◆ Source document
■ ■ ■ ■

Often times when writing a ruby based application (yes that includes Rails) you end up with a bunch of objects that you would like to treat like an array but with special powers (okay methods). This usually comes up when you want to start asking questions about your array.

Example Scenario: let’s say you have a list of animal objects and you want to know how many of them have 4 legs. In your code you could iterate through the array every time and check for legs and then tally them up. Or you could have an AnimalCollection object and simply ask the collection how many have four legs and receive a proper integer. Now that we have a use case, here is an example how I would generally do this sort of thing by using the enumerable mixin.

class Dog
def legs
4
end
end

class Bird
def legs
2
end
end

class AnimalCollection

include Enumerable
attr_accessor :animals

def initialize(animals=[])
self.animals = animals
end

def each(&block)

■ ■ ■ ■

◆ Provided records
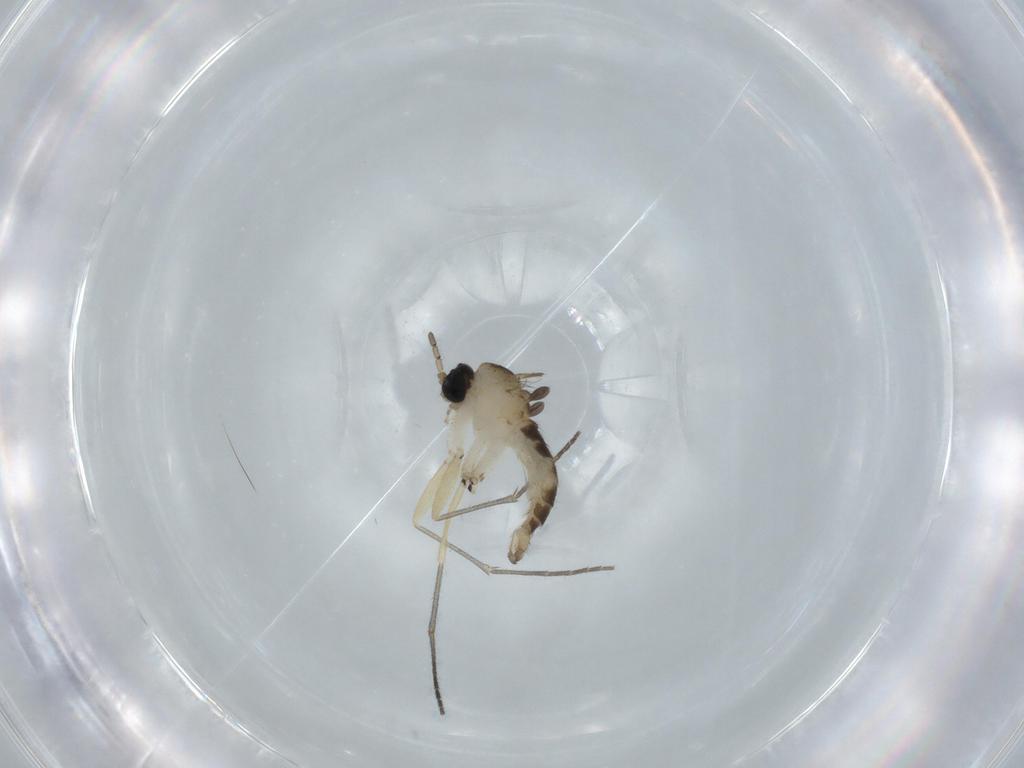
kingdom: Animalia
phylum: Arthropoda
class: Insecta
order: Diptera
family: Sciaridae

■ ■ ■ ■

◆ Directions
Could you continue the post about Ruby's Enumerable mixin from the point where it stops? The lines above play no part in what comes next.

◆ Result of this task
self.animals.each(&block)
end

def how_many_with_four_legs?
self.select { |animal| animal.legs == 4 }.size
end

end

animals = [Dog.new, Bird.new, Dog.new, Bird.new, Bird.new, Bird.new]

animal_collection = AnimalCollection.new(animals)

puts "There are #{animal_collection.how_many_with_four_legs?} animals with four legs"

# output: There are 2 animals with four legs

It’s worth noting that you could subclass your AnimalCollection Class from Array. However I would consider this an antipattern as the mixin offers a clean interface for making a collection without altering the the objects class hierarchy.